• _Exercise_
Extract the complete data exactly as given.

Records provided Start Marker

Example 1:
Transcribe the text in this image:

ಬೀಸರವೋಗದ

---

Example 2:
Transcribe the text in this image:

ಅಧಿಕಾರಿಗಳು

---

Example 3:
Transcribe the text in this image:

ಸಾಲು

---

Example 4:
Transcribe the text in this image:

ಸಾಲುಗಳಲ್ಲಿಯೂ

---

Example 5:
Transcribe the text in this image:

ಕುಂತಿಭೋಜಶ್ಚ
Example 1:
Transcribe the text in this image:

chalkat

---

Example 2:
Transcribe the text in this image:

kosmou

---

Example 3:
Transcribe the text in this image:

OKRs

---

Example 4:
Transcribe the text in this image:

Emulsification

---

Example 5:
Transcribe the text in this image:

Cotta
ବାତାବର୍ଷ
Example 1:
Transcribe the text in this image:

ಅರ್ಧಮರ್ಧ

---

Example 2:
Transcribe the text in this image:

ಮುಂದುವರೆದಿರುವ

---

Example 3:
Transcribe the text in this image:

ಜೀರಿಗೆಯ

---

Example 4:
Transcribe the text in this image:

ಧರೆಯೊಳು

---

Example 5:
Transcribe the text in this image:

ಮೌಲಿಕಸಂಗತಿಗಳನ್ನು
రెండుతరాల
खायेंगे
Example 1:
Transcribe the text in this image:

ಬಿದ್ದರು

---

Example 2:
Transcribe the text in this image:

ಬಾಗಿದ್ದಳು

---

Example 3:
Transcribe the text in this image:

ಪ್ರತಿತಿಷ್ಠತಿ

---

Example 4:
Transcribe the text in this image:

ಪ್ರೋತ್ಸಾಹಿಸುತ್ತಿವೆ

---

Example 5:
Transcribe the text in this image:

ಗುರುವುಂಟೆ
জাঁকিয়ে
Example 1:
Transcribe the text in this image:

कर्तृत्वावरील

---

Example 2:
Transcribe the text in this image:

Records provided End Marker

• _Worked solution_
Example 1:
Transcribe the text in this image:

ಬೀಸರವೋಗದ

---

Example 2:
Transcribe the text in this image:

ಅಧಿಕಾರಿಗಳು

---

Example 3:
Transcribe the text in this image:

ಸಾಲು

---

Example 4:
Transcribe the text in this image:

ಸಾಲುಗಳಲ್ಲಿಯೂ

---

Example 5:
Transcribe the text in this image:

ಕುಂತಿಭೋಜಶ್ಚ
Example 1:
Transcribe the text in this image:

chalkat

---

Example 2:
Transcribe the text in this image:

kosmou

---

Example 3:
Transcribe the text in this image:

OKRs

---

Example 4:
Transcribe the text in this image:

Emulsification

---

Example 5:
Transcribe the text in this image:

Cotta
ବାତାବର୍ଷ
Example 1:
Transcribe the text in this image:

ಅರ್ಧಮರ್ಧ

---

Example 2:
Transcribe the text in this image:

ಮುಂದುವರೆದಿರುವ

---

Example 3:
Transcribe the text in this image:

ಜೀರಿಗೆಯ

---

Example 4:
Transcribe the text in this image:

ಧರೆಯೊಳು

---

Example 5:
Transcribe the text in this image:

ಮೌಲಿಕಸಂಗತಿಗಳನ್ನು
రెండుతరాల
खायेंगे
Example 1:
Transcribe the text in this image:

ಬಿದ್ದರು

---

Example 2:
Transcribe the text in this image:

ಬಾಗಿದ್ದಳು

---

Example 3:
Transcribe the text in this image:

ಪ್ರತಿತಿಷ್ಠತಿ

---

Example 4:
Transcribe the text in this image:

ಪ್ರೋತ್ಸಾಹಿಸುತ್ತಿವೆ

---

Example 5:
Transcribe the text in this image:

ಗುರುವುಂಟೆ
জাঁকিয়ে
Example 1:
Transcribe the text in this image:

कर्तृत्वावरील

---

Example 2:
Transcribe the text in this image:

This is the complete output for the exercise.